6. Build target matters

--dada2rs is required — the harness does not auto-discover, because the build target changes the numbers:

  • target/release — portable, reproducible across nodes. Use for numbers others should be able to reproduce.
  • target/release-native — built with -C target-cpu=native (the release-native profile). Best-case single-machine performance (AVX2/AVX-512 on x86, full NEON on Apple Silicon), but not portable across microarchitectures.

For a head-to-head where R's C was compiled with the cluster's native gcc, prefer release-native so the alignment kernel isn't handicapped to SSE2.


7. PacBio vs Illumina specifics

  • PacBio input is raw, primered reads. remove-primers trims primers, orients (--orient), and applies the length/quality filters in one pass (mirrors R removePrimers() + filterAndTrim()).

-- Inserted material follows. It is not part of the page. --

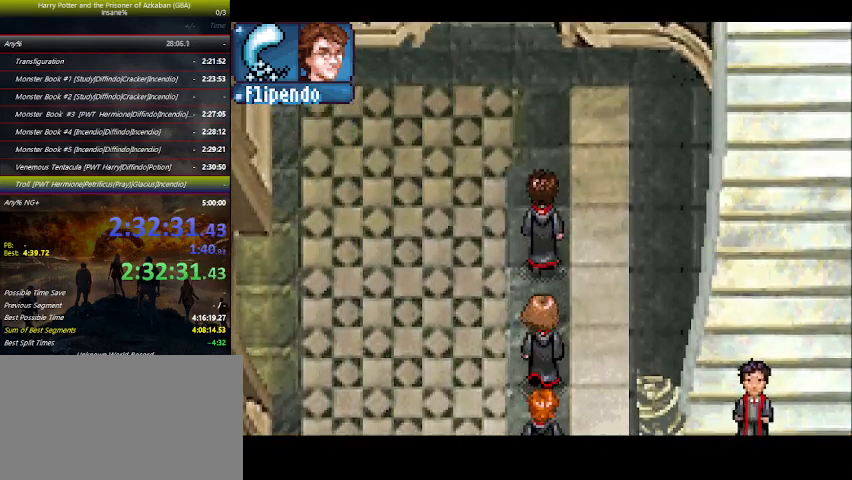
{"keys": ["up"], "events": []}
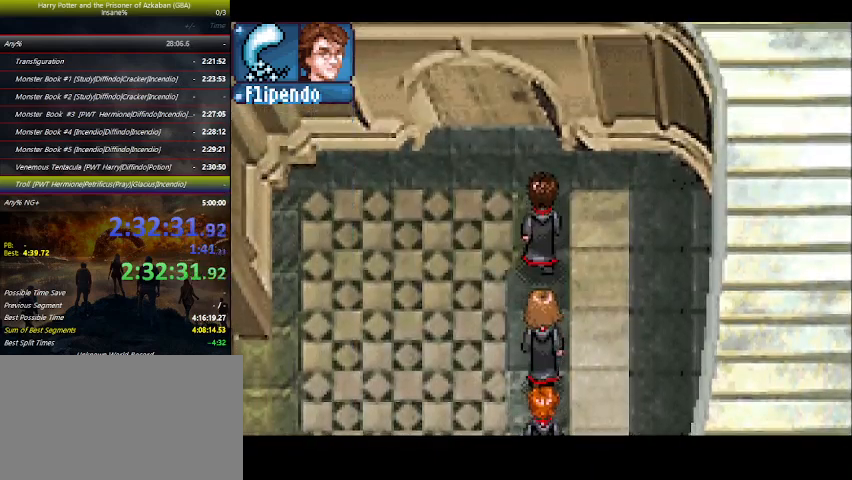
{"keys": ["up"], "events": []}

Supply --primer-fwd / --primer-rev (5'→3'; the reverse primer is reverse-complemented internally).
  • Alignment params must be consistent. Pass --band, --homo-gap-p, and --kmer-size to both learn-errors and the denoise step (the harness does this). Mismatches trigger the §4 warning and subtly change results. The gap penalty is also exposed as --gap-p (default -8); --homo-gap-p, when unset, defaults to --gap-p — mirroring R's HOMOPOLYMER_GAP_PENALTY = NULL (homopolymer gaps treated as normal gaps). The other result-affecting setDadaOpt() knobs are also available: --match, --mismatch, --max-clust, --greedy, --use-quals.
  • k-mer size. On ~1.5 kb HiFi reads k=5 makes the pre-screen a no-op (≈ every pair is fully aligned → slower); k=7 is the dada2-rs default. R fixes KMER_SIZE = 5, so a matched-k (k=5) run isolates kernel+threading speed, while a k=7 run additionally shows the screen-effectiveness gain. Per issue #15 the final chimera-filtered ASVs are ~unchanged across k.

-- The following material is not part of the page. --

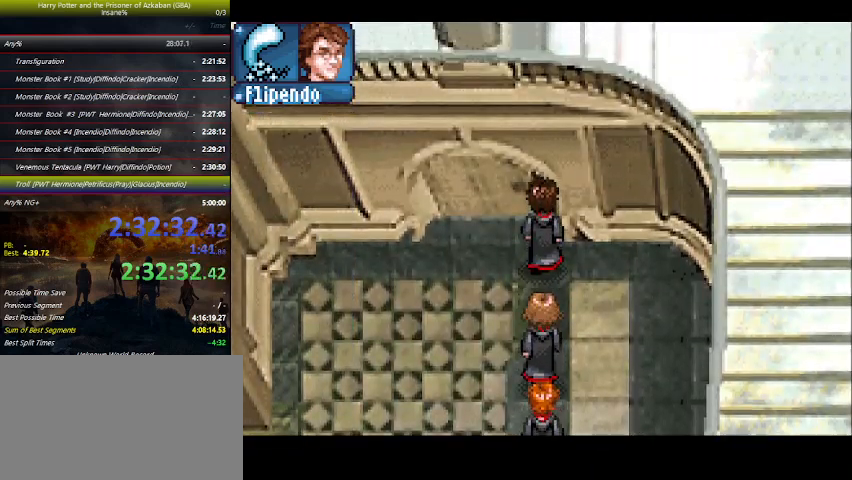
{"keys": ["up"], "events": []}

  1. Build the binary you intend to measure (release or release-native).
  2. Single mode, both stacks: --pool {true|false|pseudo} --run-r → read the HEADLINE and summary.csv.
  3. Diagnose under-utilization: look at the cores column; for a deeper view run one denoise with --verbose and read the [dada] phase times / map parallel efficiency lines.
  4. Quantify scaling: --thread-sweep (thread scaling) and --sample-jobs-sweep (samples-in-flight, with peak_rss).
  5. Validate results: compare_asvs.py / compare_errors.R before reporting.
  6. Memory-constrained / huge sample sets: pseudo streams by default; use --cache-samples to compare the all-in-memory mode (peak RSS vs wall).